• [WHAT YOU WILL DO]: Take the records below and print them verbatim up to and including the line that carries "photomicrograph of normal".

Top of DATASET CONTENT

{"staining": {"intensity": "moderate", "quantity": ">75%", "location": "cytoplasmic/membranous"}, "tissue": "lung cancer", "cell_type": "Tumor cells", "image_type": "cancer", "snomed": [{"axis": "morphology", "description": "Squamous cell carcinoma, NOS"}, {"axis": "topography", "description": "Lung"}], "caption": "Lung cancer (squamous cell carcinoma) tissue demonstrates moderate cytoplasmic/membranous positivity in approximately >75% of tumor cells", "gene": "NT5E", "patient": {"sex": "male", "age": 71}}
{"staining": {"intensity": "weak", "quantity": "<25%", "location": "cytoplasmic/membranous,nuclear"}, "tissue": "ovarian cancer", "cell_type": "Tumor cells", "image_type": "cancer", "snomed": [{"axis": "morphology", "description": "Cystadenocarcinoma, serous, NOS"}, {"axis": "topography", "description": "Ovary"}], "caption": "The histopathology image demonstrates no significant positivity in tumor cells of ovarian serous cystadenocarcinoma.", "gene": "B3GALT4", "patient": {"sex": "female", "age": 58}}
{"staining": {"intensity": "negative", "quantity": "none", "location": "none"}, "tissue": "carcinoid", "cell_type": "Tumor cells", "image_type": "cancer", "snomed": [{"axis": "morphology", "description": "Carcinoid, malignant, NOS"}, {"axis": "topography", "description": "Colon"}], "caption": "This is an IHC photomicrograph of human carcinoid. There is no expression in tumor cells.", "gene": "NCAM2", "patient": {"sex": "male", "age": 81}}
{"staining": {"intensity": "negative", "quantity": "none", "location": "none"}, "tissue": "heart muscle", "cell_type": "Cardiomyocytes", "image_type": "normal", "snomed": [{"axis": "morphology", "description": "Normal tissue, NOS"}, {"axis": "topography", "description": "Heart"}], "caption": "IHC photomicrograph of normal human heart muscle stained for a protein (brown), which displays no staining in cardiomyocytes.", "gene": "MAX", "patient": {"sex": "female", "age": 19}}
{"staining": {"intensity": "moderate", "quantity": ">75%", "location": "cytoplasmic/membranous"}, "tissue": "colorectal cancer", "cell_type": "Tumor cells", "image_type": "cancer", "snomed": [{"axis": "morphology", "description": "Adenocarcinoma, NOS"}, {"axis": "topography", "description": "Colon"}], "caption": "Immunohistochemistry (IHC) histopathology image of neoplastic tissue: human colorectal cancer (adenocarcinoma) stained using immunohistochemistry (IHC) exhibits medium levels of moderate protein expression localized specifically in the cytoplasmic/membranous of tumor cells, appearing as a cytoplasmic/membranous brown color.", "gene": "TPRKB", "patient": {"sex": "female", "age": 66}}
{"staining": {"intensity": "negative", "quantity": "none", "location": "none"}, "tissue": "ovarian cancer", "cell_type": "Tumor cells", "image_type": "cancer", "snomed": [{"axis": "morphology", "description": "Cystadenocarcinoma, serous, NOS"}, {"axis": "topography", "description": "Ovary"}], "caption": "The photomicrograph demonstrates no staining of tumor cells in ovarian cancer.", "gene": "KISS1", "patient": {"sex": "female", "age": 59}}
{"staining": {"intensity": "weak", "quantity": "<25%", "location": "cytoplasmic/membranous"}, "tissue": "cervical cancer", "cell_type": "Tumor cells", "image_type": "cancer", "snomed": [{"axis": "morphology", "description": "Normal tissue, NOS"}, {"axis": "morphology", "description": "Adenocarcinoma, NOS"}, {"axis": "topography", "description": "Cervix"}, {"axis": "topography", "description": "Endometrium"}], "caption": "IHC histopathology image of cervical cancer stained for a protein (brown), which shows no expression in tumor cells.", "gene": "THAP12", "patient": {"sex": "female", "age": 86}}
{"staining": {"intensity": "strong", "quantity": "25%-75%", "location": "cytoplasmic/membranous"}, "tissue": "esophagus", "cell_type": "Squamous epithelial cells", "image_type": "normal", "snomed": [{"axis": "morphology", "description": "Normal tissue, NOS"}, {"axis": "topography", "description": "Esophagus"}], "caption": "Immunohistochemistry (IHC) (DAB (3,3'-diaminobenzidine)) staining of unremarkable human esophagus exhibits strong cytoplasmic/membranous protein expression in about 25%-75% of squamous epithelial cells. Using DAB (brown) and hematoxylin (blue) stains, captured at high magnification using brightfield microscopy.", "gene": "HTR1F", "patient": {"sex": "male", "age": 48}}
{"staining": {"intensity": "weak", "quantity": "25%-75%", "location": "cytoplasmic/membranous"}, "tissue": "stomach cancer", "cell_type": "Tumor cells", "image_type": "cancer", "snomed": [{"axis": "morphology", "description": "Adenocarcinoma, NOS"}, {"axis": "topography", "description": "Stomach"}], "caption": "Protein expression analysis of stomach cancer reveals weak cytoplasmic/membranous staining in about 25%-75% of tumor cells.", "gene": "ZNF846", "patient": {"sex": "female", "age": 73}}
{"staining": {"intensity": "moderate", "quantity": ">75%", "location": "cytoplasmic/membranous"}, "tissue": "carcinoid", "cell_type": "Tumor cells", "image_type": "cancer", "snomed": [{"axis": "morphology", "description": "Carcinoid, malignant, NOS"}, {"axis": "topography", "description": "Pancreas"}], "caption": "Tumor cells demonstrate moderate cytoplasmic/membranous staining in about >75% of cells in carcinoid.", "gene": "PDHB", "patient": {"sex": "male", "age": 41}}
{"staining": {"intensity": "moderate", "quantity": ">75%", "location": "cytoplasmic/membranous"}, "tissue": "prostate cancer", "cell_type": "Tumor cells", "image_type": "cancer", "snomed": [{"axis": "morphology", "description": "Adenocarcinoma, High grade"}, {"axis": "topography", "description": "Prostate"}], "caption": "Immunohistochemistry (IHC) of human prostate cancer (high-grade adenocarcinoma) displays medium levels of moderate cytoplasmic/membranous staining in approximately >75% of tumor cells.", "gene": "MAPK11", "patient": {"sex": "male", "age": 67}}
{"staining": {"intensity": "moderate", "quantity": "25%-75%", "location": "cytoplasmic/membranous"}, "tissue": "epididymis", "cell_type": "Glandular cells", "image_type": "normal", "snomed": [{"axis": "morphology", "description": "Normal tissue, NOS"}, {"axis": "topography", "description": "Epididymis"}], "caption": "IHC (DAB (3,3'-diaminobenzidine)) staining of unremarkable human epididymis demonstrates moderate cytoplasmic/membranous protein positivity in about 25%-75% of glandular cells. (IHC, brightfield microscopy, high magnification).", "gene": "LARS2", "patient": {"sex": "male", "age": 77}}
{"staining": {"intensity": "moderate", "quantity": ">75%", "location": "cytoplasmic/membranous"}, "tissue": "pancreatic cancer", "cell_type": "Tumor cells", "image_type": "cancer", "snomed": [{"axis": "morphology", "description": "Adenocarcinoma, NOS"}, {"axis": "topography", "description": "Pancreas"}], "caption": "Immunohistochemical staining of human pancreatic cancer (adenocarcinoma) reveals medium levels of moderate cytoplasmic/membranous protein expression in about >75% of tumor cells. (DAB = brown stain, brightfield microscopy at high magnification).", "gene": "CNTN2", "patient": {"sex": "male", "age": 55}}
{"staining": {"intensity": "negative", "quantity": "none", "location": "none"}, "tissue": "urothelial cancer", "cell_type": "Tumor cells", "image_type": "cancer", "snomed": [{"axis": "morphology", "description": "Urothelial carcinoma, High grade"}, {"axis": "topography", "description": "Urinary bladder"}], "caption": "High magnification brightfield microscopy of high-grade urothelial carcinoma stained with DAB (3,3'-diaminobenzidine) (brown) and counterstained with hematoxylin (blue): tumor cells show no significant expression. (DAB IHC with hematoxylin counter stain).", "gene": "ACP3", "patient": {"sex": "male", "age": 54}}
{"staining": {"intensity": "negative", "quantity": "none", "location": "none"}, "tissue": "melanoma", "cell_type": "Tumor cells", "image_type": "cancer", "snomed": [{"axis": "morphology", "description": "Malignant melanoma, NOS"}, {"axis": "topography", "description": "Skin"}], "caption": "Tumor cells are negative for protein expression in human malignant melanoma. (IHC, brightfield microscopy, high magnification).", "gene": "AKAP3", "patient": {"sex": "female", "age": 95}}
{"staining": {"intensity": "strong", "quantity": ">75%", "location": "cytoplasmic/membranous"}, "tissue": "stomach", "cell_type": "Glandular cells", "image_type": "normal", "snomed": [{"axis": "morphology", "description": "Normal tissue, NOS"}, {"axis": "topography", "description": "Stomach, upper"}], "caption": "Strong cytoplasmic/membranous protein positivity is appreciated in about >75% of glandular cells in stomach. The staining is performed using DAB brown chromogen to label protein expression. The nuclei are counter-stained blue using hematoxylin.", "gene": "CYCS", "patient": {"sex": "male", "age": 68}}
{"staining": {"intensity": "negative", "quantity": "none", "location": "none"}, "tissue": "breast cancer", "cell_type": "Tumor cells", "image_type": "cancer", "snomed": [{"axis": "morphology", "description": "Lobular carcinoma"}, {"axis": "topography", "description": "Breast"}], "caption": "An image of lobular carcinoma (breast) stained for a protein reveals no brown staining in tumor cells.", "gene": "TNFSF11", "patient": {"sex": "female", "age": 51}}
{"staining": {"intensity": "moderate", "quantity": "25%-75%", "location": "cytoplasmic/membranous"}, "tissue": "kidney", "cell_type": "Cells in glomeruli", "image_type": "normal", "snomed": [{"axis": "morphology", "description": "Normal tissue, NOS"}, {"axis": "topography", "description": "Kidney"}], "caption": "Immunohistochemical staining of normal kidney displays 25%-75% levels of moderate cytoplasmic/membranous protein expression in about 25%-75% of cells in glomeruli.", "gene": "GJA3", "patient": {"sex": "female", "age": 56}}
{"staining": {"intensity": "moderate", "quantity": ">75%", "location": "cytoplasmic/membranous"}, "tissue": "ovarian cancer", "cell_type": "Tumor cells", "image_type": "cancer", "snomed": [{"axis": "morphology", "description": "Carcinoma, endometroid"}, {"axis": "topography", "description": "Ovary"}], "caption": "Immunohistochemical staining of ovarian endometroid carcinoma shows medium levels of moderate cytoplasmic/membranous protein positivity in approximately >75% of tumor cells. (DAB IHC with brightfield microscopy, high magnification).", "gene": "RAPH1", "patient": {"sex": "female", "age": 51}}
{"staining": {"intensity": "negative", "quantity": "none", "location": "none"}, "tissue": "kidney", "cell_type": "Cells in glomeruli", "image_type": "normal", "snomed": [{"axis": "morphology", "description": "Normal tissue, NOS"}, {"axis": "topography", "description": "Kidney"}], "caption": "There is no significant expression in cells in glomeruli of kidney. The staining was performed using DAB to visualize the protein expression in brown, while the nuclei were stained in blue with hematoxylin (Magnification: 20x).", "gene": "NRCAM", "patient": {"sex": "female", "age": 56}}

Bottom of DATASET CONTENT

• [TASK RESULT]:
{"staining": {"intensity": "moderate", "quantity": ">75%", "location": "cytoplasmic/membranous"}, "tissue": "lung cancer", "cell_type": "Tumor cells", "image_type": "cancer", "snomed": [{"axis": "morphology", "description": "Squamous cell carcinoma, NOS"}, {"axis": "topography", "description": "Lung"}], "caption": "Lung cancer (squamous cell carcinoma) tissue demonstrates moderate cytoplasmic/membranous positivity in approximately >75% of tumor cells", "gene": "NT5E", "patient": {"sex": "male", "age": 71}}
{"staining": {"intensity": "weak", "quantity": "<25%", "location": "cytoplasmic/membranous,nuclear"}, "tissue": "ovarian cancer", "cell_type": "Tumor cells", "image_type": "cancer", "snomed": [{"axis": "morphology", "description": "Cystadenocarcinoma, serous, NOS"}, {"axis": "topography", "description": "Ovary"}], "caption": "The histopathology image demonstrates no significant positivity in tumor cells of ovarian serous cystadenocarcinoma.", "gene": "B3GALT4", "patient": {"sex": "female", "age": 58}}
{"staining": {"intensity": "negative", "quantity": "none", "location": "none"}, "tissue": "carcinoid", "cell_type": "Tumor cells", "image_type": "cancer", "snomed": [{"axis": "morphology", "description": "Carcinoid, malignant, NOS"}, {"axis": "topography", "description": "Colon"}], "caption": "This is an IHC photomicrograph of human carcinoid. There is no expression in tumor cells.", "gene": "NCAM2", "patient": {"sex": "male", "age": 81}}
{"staining": {"intensity": "negative", "quantity": "none", "location": "none"}, "tissue": "heart muscle", "cell_type": "Cardiomyocytes", "image_type": "normal", "snomed": [{"axis": "morphology", "description": "Normal tissue, NOS"}, {"axis": "topography", "description": "Heart"}], "caption": "IHC photomicrograph of normal human heart muscle stained for a protein (brown), which displays no staining in cardiomyocytes.", "gene": "MAX", "patient": {"sex": "female", "age": 19}}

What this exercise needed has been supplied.